*Activity:*
Your copy of the data should match it exactly, leaving out only the pictures.

*Collected data:*
════════

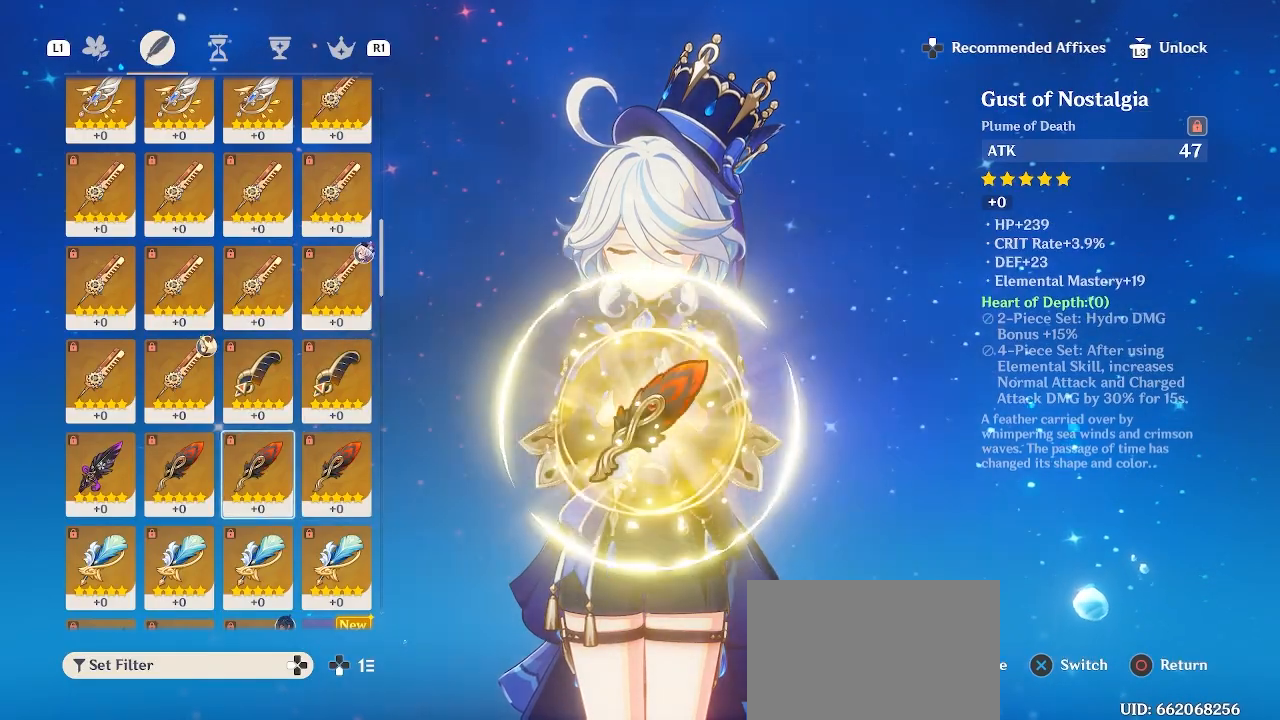
{"buttons": [], "left_stick": "center", "right_stick": "center", "events": [[100, "left_stick", "center"], [333, "TRIANGLE", "down"], [450, "TRIANGLE", "up"]]}
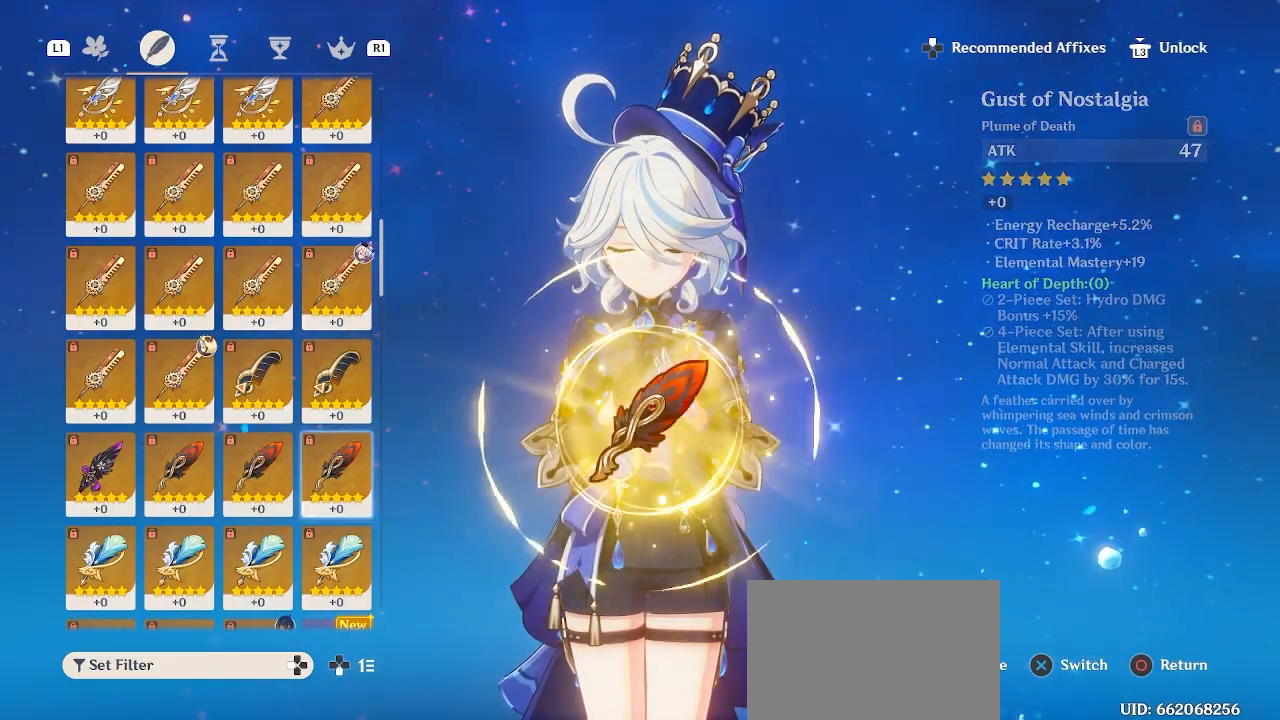
{"buttons": [], "left_stick": "center", "right_stick": "center", "events": []}
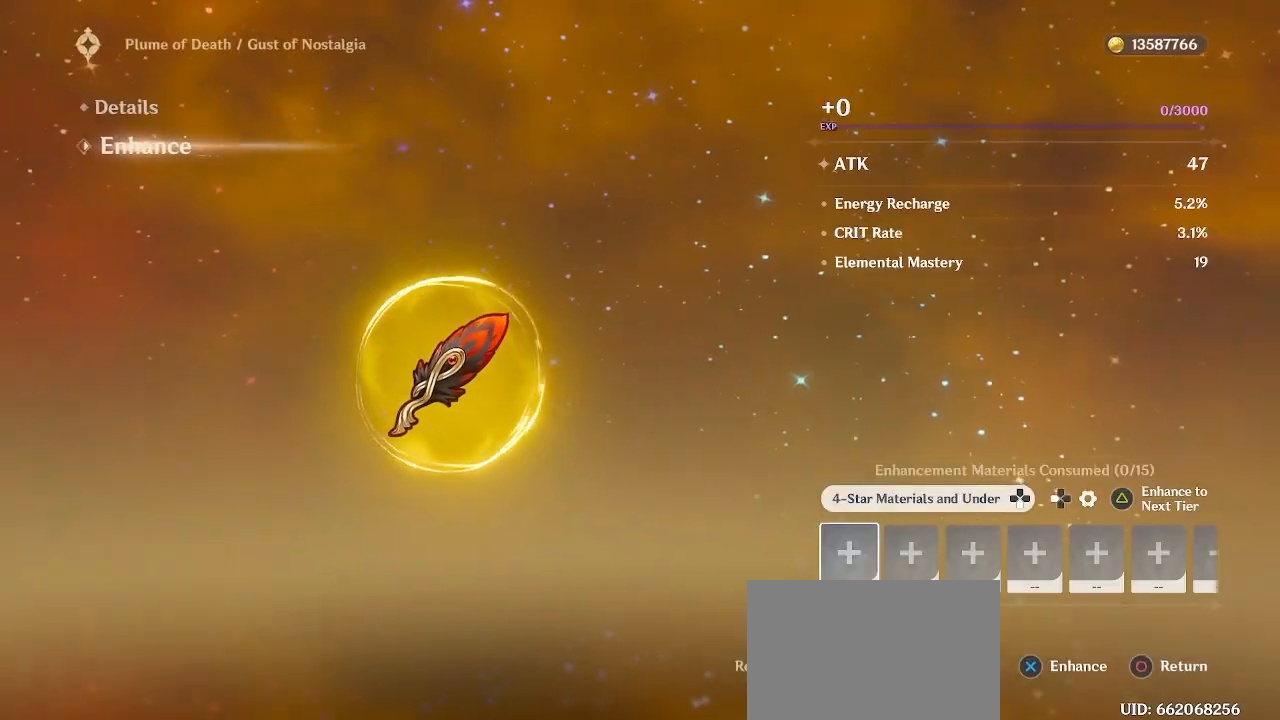
{"buttons": [], "left_stick": "center", "right_stick": "center", "events": [[117, "SQUARE", "down"], [217, "SQUARE", "up"]]}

════════

*Answer box:*
{"buttons": [], "left_stick": "center", "right_stick": "center", "events": [[100, "left_stick", "center"], [333, "TRIANGLE", "down"], [450, "TRIANGLE", "up"]]}
{"buttons": [], "left_stick": "center", "right_stick": "center", "events": []}
{"buttons": [], "left_stick": "center", "right_stick": "center", "events": [[117, "SQUARE", "down"], [217, "SQUARE", "up"]]}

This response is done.